**EXCERTO FORNECIDO:**
A dúvida que permanece: o que levou Nuno Santos a atravessar a estrada

Também o responsável da Brisa, Ricardo Damião, testemunhou o mesmo, mas às 14h05, após o atropelamento mortal. Terá sido depois desse momento que participou numa breve reunião com os três funcionários presentes. Dois deles não se aperceberam dos momentos que antecederam o acidente porque estavam a trabalhar a 100 metros do local do acidente, mas Joaquim Parreira, que naquele dia substituiu Nuno a volante da carrinha de sinalização, ter-lhe-á dito que a vítima tinha ido buscar papel à carrinha.

(Itens da coleção)
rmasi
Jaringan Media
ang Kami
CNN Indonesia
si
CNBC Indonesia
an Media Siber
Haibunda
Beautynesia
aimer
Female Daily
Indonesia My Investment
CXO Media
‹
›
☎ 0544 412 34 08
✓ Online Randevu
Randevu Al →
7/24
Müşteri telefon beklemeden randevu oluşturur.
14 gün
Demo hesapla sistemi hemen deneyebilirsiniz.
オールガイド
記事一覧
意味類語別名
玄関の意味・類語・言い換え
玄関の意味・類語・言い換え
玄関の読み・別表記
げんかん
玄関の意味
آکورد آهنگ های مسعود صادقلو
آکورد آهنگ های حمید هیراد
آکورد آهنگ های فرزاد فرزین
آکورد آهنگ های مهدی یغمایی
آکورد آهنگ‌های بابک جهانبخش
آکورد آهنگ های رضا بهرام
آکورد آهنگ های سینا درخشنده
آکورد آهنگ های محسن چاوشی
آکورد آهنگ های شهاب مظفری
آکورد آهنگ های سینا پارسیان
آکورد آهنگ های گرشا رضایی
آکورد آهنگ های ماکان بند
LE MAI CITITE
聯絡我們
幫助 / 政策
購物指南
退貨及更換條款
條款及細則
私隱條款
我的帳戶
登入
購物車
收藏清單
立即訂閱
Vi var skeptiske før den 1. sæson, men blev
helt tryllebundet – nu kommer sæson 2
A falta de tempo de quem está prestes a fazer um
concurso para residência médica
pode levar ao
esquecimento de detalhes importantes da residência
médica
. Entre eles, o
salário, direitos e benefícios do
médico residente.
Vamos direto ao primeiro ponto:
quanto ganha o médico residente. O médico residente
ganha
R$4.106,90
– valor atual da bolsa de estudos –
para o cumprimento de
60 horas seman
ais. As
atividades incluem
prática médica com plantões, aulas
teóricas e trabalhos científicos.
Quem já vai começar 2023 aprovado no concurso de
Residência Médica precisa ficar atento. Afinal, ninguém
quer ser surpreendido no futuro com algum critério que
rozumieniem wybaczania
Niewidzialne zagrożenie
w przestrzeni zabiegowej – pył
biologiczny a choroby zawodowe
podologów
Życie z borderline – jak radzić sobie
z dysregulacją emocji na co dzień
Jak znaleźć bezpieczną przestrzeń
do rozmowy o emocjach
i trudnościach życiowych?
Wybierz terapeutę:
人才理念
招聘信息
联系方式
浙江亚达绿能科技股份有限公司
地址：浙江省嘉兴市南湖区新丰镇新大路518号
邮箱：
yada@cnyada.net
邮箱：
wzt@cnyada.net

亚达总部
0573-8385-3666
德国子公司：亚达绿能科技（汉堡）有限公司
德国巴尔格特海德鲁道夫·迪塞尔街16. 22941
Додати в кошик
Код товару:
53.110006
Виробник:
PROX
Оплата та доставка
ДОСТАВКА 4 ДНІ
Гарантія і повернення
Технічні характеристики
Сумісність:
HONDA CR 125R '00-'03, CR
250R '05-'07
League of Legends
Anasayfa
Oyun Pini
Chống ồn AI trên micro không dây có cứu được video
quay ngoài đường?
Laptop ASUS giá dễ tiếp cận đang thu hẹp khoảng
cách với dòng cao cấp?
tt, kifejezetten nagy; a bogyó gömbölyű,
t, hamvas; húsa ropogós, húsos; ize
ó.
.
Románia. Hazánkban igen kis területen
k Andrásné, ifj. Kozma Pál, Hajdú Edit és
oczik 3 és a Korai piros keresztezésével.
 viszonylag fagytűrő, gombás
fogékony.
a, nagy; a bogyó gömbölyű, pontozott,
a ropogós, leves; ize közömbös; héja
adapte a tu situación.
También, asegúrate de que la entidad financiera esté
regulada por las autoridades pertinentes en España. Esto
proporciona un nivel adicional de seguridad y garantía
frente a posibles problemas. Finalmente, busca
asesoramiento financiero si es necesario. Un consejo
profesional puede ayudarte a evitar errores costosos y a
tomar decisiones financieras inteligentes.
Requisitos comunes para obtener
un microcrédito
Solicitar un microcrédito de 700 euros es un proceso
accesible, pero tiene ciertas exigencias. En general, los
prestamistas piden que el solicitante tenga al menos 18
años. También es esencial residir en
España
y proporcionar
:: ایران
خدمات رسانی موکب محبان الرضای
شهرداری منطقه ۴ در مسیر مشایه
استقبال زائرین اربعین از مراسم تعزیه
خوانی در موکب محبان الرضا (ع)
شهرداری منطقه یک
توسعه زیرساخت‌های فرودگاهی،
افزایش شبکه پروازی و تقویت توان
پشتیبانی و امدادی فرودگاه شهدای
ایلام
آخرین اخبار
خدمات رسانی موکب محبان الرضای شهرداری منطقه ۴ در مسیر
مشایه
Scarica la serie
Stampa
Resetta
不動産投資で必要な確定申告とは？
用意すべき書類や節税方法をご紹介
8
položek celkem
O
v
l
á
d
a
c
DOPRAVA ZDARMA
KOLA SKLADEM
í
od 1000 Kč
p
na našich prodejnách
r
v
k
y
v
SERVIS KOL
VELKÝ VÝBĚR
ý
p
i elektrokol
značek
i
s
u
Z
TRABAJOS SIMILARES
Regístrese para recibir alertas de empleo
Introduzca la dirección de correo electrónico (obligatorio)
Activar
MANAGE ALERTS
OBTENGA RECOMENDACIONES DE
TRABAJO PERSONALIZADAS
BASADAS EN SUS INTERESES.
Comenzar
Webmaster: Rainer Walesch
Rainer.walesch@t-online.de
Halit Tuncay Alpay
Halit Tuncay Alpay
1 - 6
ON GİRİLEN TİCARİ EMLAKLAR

**ATIVIDADE 1:** No excerto sobre o atropelamento, a que distância do local do acidente trabalhavam os dois funcionários que não se aperceberam dos momentos anteriores?
**ATIVIDADE 2:** Reproduza o trecho do excerto sobre o atropelamento que vai de "A dúvida que" a "papel à carrinha.".
**ATIVIDADE 3:** Retome o excerto sobre o atropelamento a partir do ponto em que termina.

**RESULTADO DA TAREFA 1:** A 100 metros do local do acidente.

**RESULTADO DA TAREFA 2:**
A dúvida que permanece: o que levou Nuno Santos a atravessar a estrada

Também o responsável da Brisa, Ricardo Damião, testemunhou o mesmo, mas às 14h05, após o atropelamento mortal. Terá sido depois desse momento que participou numa breve reunião com os três funcionários presentes. Dois deles não se aperceberam dos momentos que antecederam o acidente porque estavam a trabalhar a 100 metros do local do acidente, mas Joaquim Parreira, que naquele dia substituiu Nuno a volante da carrinha de sinalização, ter-lhe-á dito que a vítima tinha ido buscar papel à carrinha.

**RESULTADO DA TAREFA 3:**
Este diálogo acabou por ser mais tarde alvo de acareação entre as duas testemunhas, com Joaquim a insistir que não se recorda de ter fornecido essa informação. E garantindo desconhecer o motivo pelo qual o chefe de equipa atravessou a A6 e deixou o soprador na valeta, junto à carrinha de sinalização. A GNR acabou, ainda assim, a recolher papel higiénico e vestígios biológicos do separador central da A6. As perícias revelaram-se inconclusivas.

Também o motorista de Eduardo Cabrita, Marco Pontes — que agora é acusado de homicídio por negligência —, quando testemunhou sobre o acidente, e ainda de ser constituído ser arguido, disse que ouviu no local os trabalhadores a avançarem com a informação de que Nuno teria ido “urinar”.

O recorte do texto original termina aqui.